Huun-Huur-Tu:
how is started...
Ted Levin , an American ethnomusicologist who has been working in partnership with the musicians, talks about his introduction to Tuvan overtone singing in the early 80's:
"I first found out about the Tuvans when the physicist Richard Feynman sent us a tape from an old record he had, from Russia, (with a note) that said, 'Thought you guys might be interested in this.' When I heard it, I was blown away. I decided then and there I had to meet the people who were making those sounds."
Richard Feynman, once a participant in the Los Alamos project, was fighting cancer, and his lifetime dream was to visit the mysterious land of Tannu Tuva, the origin of the exotic stamp collection he had acquired as a youth, and to get acquainted with its musical tradition of throat singing.
His heroic attempt to overcome the seemingly unending obstacles in obtaining a visa to Tuva is chronicled by his friend and drumming partner Ralph Leighton in the book 'Tuva or Bust!' . Feynman passed away early 1988, just a few weeks before the Soviet authorities agreed to issue the visa. Leighton and friends undertook the journey in honor of Richard.
In the meantime, in 1987, Ted Levin became the first American to do ethnographic fieldwork in what was then the Soviet Autonomous Republic of Tuva, a sparsely settled region of grasslands, boreal forests, and mountain ridges that lies some 2,500 miles east of Moscow, and is situated at the geographical centre of Asia, north of Mongolia. Sponsored by the National Geographic Society and the USSR Union of Composers, Levin's American-Russian-Tuvan expedition surveyed the traditional expressive culture of Tuva's sheep and reindeer herders, focusing on the musical technique of "xöömei" or throat-singing, in which a single vocalist simultaneously produces two distinct pitches: a fundamental note and, high above it, a series of articulated harmonics that are sequenced into melodies and manipulated with extreme virtuosity in several canonical styles.
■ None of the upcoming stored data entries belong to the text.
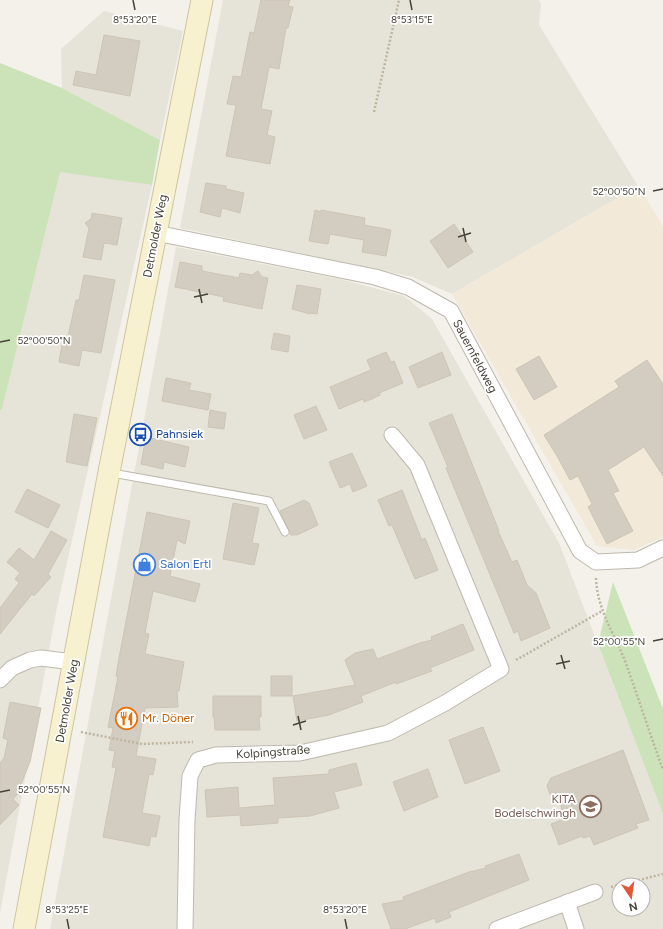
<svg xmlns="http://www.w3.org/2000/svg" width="663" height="929" font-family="Figtree,sans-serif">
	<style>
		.residential { fill: #e6e3d9; fill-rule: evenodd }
		.commercial { fill: #f2e9d8 }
		.green { fill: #cce2b8 }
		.building { fill: #d3cdc1; stroke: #cdc5b5 }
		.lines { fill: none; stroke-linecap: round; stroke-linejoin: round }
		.lane-casing { stroke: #beb9ae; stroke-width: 9 }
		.street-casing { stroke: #beb9ae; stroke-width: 17 }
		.secondary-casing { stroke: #cdc59f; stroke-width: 23 }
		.path { stroke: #beb5a1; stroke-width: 2.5; stroke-dasharray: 2 2; stroke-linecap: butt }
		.lane { stroke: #fff; stroke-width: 7 }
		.street { stroke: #fff; stroke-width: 15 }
		.secondary { stroke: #f8f1cf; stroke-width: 21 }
		.ticks { fill: none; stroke: #464239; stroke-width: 1.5 }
		.labels { text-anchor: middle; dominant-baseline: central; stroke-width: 3.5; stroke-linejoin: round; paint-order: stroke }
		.street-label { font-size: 12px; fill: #464239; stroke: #fff }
		.transit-label { font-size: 12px; fill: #164399; stroke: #fff; text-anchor: start }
		.shop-label { font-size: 12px; fill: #366cbe; stroke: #fff; text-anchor: start }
		.food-label { font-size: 12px; fill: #c56008; stroke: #fff; text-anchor: start }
		.education-label { font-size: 12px; fill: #785e54; stroke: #fff; text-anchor: end }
		.ticks-label { font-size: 10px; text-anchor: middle; fill: #464239; stroke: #fff; stroke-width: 3.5; stroke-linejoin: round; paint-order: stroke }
	</style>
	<rect width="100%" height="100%" fill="#f3f1ea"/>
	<g class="residential">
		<path d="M 223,0 L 539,0 L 541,5 L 539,25 L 638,186 L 452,294 L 413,277 L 180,228 Z"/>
		<path d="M 104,11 L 183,31 L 160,140 L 62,88 L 61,49 Z"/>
		<path d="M 60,171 L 152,185 L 57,607 L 0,913 L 0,411 L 2,409 Z"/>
		<path d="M 176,247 L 340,279 L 404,296 L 432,319 L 559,543 L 663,814 L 663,929 L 50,929 ZM 619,885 L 643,885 L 643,909 L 619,909 Z"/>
	</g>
	<path class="commercial" d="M 638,186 L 663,226 L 663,537 L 634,550 L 597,546 L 452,294 Z"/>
	<g class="green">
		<path d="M 0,63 L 62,88 L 160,140 L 152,185 L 60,172 L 2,409 L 0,411 Z"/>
		<path d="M 613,582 L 663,709 L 663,814 L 598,644 Z"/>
	</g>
	<g class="building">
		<path d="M 261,0 L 290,0 L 288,6 L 293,7 L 288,28 L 286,28 L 279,69 L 269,67 L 261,109 L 272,111 L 267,135 L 275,137 L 270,164 L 226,156 L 236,105 L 227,104 L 233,76 L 241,77 L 250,32 L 254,33 Z"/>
		<path d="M 104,35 L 140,41 L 130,96 L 73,85 L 76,71 L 96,75 Z"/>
		<path d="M 206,183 L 226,186 L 226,189 L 244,193 L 240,213 L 222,208 L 220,217 L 200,212 Z"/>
		<path d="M 315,210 L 321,212 L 321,210 L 365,218 L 364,225 L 391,230 L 386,256 L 362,252 L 364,240 L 330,234 L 328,244 L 309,241 Z"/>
		<path d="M 92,213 L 122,218 L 117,245 L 104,243 L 101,260 L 83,257 L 89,228 L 85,223 L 91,219 Z"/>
		<path d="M 454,224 L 473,252 L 448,268 L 430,241 Z"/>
		<path d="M 180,262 L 202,266 L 202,271 L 239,278 L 240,273 L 252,275 L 258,271 L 262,277 L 268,278 L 262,309 L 223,301 L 224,297 L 175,287 Z"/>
		<path d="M 84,275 L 115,280 L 101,353 L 82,350 L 79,366 L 59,362 L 62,345 L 66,346 L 76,300 L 79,300 Z"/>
		<path d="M 297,285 L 321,289 L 317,314 L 310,313 L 310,314 L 292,309 Z"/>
		<path d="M 274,333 L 290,336 L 288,352 L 271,349 Z"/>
		<path d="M 386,352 L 391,362 L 394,361 L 403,383 L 379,393 L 380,395 L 372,399 L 364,402 L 363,399 L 339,409 L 330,387 L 371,370 L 367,360 Z"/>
		<path d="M 442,352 L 451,375 L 418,388 L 409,367 Z"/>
		<path d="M 539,356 L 557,387 L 534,400 L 516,369 Z"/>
		<path d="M 647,360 L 663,384 L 663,476 L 644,447 L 608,470 L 619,491 L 613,493 L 633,531 L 607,544 L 588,507 L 592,504 L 578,476 L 570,480 L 557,456 L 544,435 L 619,387 L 615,381 Z"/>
		<path d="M 166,378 L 191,383 L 189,390 L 211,394 L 208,410 L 162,401 Z"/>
		<path d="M 316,406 L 327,430 L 304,439 L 294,415 Z"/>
		<path d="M 210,410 L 226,413 L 224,429 L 208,427 Z"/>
		<path d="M 74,414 L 97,418 L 87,466 L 66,462 Z"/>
		<path d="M 452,414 L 499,531 L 498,531 L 512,562 L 517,560 L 527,585 L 536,593 L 550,628 L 521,641 L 518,631 L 514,633 L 446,468 L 448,467 L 429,423 Z"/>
		<path d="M 146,437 L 189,447 L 185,467 L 164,462 L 163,469 L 141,464 Z"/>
		<path d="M 352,453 L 367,486 L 353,492 L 350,484 L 340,488 L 329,462 Z"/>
		<path d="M 27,489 L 60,505 L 48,528 L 15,512 Z"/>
		<path d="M 402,490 L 422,540 L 425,538 L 438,570 L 415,579 L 392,525 L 389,526 L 378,500 Z"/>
		<path d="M 304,500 L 309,503 L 318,525 L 297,535 L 291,535 L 280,511 Z"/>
		<path d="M 233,503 L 259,508 L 252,543 L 259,544 L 254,565 L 223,559 Z"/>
		<path d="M 147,512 L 190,521 L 185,544 L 177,540 L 170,576 L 200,584 L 195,602 L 153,591 L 145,633 L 149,634 L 145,654 L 184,662 L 179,691 L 177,691 L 178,707 L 145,708 L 136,756 L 156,759 L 153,775 L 149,774 L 142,813 L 160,816 L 156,837 L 151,836 L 149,846 L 103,837 L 116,768 L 112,767 L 115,751 L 109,750 L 113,728 L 108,727 L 118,677 L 116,676 L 119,658 Z"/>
		<path d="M 51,531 L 67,540 L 48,574 L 51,577 L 34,596 L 32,594 L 0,634 L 0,608 L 19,583 L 15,579 L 20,573 L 7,562 L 19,548 L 34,560 Z"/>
		<path d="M 463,624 L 474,650 L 430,668 L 432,671 L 396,684 L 396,682 L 361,696 L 363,702 L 329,715 L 297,721 L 293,696 L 355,685 L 345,660 L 355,653 L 373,649 L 377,659 L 420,643 L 432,640 L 431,637 Z"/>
		<rect x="271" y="676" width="21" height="20"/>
		<path d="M 213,696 L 261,696 L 261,717 L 259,717 L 260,730 L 215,730 L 214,717 L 213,717 Z"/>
		<path d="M 10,702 L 41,708 L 30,762 L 19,789 L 21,791 L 13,799 L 19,805 L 0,825 L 0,763 L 4,758 L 8,740 L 3,738 Z"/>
		<path d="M 483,727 L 500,771 L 465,784 L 449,740 Z"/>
		<path d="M 623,750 L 649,820 L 636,824 L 638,828 L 594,845 L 590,836 L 583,838 L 582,836 L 559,845 L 551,824 L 564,819 L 560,801 L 550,794 L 547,786 L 551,778 Z"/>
		<path d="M 356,763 L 362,785 L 334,792 L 339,808 L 310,816 L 278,818 L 278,823 L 241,826 L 240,815 L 207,817 L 205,790 L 238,787 L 239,808 L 275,805 L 273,778 L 329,774 L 329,770 Z"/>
		<path d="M 428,769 L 438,797 L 404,811 L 393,782 Z"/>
		<path d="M 519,854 L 529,880 L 449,912 L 451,917 L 436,923 L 435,918 L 405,929 L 391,929 L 382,904 L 404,900 L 403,897 L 469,872 L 486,868 L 485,866 Z"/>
	</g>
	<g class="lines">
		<defs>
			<path id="lane" d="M 112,473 L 269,501 L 285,532"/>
			<g id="street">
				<path d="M 156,233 L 375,277 L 408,287 L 451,311 L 580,551 L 596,562 L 638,560 L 663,548"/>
				<path d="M 0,680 L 12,668 L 30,660 L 41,658 L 73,662"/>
				<path d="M 567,902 L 576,929"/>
				<path d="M 185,929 L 187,820 L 190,776 L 198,760 L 216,755 L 300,753 L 388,733 L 445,703 L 501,669 L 417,465 L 392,435"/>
				<path d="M 497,929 L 595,892"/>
			</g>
			<path id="secondary" d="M 24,929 L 109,472 L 202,0"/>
		</defs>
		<use href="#lane" class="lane-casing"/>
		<use href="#street" class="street-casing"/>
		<use href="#secondary" class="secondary-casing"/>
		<g class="path">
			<path d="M 374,112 L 399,0"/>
			<path d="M 596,578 C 597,609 614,633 625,661 C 638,697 650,734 663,770"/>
			<path d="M 516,660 L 602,611"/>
			<path d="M 81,732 L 142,744 L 193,742"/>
			<path d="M 611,887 L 663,874"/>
		</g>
		<use href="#lane" class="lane"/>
		<use href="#street" class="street"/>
		<use href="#secondary" class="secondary"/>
	</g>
	<path class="ticks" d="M 133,0 L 135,10M 410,0 L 412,10M 653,191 L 663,189M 463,228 L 466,242M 458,237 L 471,233M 199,289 L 202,303M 194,297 L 208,294M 0,342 L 10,340M 653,641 L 663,639M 561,655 L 565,669M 556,664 L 570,661M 298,716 L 301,730M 293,725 L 306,721M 0,792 L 10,790M 67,919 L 69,929M 345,919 L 347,929"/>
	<defs>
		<symbol id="bus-ring" viewBox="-11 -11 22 22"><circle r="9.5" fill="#fff" stroke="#1a4fb4" stroke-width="1.5"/><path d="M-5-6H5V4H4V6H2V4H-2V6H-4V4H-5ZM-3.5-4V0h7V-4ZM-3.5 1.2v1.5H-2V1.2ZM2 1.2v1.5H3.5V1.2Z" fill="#1a4fb4"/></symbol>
		<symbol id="shop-ring" viewBox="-11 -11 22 22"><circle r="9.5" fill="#fff" stroke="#3f7fe0" stroke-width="1.5"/><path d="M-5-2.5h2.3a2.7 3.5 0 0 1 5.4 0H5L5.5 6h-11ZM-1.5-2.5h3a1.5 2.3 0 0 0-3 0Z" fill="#3f7fe0"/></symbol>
		<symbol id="restaurant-ring" viewBox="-11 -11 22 22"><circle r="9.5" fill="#fff" stroke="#e8710a" stroke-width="1.5"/><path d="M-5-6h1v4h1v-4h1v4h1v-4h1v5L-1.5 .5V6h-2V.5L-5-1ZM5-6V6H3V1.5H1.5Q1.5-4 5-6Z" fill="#e8710a"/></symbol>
		<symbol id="school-ring" viewBox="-11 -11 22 22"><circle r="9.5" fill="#fff" stroke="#8d6e63" stroke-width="1.5"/><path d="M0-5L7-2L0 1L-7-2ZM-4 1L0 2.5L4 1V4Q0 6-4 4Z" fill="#8d6e63"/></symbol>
	</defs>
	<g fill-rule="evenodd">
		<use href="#bus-ring" x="128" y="422" width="25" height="25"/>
		<use href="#shop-ring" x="132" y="552" width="25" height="25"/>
		<use href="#restaurant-ring" x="114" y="706" width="25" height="25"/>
		<use href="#school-ring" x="578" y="794" width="25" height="25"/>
	</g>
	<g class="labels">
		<g class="street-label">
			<text transform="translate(155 236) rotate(-79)">Detmolder Weg</text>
			<text transform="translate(475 356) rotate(62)">Sauernfeldweg</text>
			<text transform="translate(67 701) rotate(-80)">Detmolder Weg</text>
			<text transform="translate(273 752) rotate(-4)">Kolpingstraße</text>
		</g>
		<g class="transit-label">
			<text x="156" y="434">Pahnsiek</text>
		</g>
		<g class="shop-label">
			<text x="160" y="564">Salon Ertl</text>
		</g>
		<g class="food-label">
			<text x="142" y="718">Mr. Döner</text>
		</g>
		<g class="education-label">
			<text x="576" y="799">KITA<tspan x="576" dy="14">Bodelschwingh</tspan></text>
		</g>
	</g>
	<g class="ticks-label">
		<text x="135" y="23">8°53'20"E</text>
		<text x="412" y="23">8°53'15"E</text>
		<text x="619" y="195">52°00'50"N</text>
		<text x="44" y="344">52°00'50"N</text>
		<text x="619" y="645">52°00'55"N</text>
		<text x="44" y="793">52°00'55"N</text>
		<text x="67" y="913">8°53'25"E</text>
		<text x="345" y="913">8°53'20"E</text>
	</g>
	<g transform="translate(631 897) rotate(167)"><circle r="19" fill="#ffffff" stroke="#b5b3b0"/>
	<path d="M0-3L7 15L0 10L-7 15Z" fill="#e05934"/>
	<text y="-6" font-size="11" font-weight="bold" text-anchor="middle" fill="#464239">N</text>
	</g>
</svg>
These field recordings became a CD released in 1990 by Smithsonian Folkways called Tuva: Voices from the Center of Asia .
Traditionally, Tuvan overtone singing had been performed by soloists, each specializing in a particular style of xöömei. In 1992 Kaigal-ool Khovalyg, Alexander Bapa, his brother Sayan Bapa, and Albert Kuvezin founded the quartet Kungurtuk , as a means of concentrating on the presentation of traditional songs of their homeland. While they devoted themselves to the preservation of these songs, their concerts have always demonstrated the significance of combining tradition and innovation. The musicians later decided to rename the ensemble " Huun-Huur-Tu ".
Leighton and Levin played a central role in bringing Tuvan musicians to the US, and a visit of members of Huun-Huur-Tu and the Tuva Ensemble (Khovalyg, Kuular, Kongar-ool Ondar ) in 1993 sparked a collaboration with musicians such as Frank Zappa, Ry Cooder, the Chieftains, Johnny "Guitar" Watson, the Kronos Quartet and L. Shankar. Read all about it in the Friends of Tuva newsletter !
In the course of the years two of the founding members took on different directions. Albert Kuvezin became more involved as a vocalist on the frontiers between folk, avant-garde and rock, and founded the group Yat-Kha . Anatoli Kuular took his place, and has added to the sound of the quartet with his unique 'borbangnadyr' singing style, and his instrumental expertise on the mouth harp (xomuz) and the byzaanchi . The ensemble percussionist Alexander Bapa left the group after his decision to focus on producing, and now he resides in Moscow, where he manages the Tuvan group Chirgilchin . Bapa was replaced by the young Alexei Saryglar , a talented percussionist, sygyt singer and string instrumentalist.
Huun-Huur-Tu has an extensive tour record in the States, Europe and Japan, and makes its debut in Australia in 1999. While intent on preserving the Tuvan musical heritage, they also recognize the need for vitality and "room to move" in the performance of traditional music. This has inspired a musical collaboration with Angelite , the Bulgarian Women's Choir, under the direction of Mikhail Alperin ; also with Sergei Starostin who worked with the ensemble on "If I'd Been Born an Eagle" to emphasize the relationship between older Russian and Tuvan music; and finally the Scottish- Canadian collaboration with Niall MacAulay and guest artists on their latest album "Where Young Grass Grows".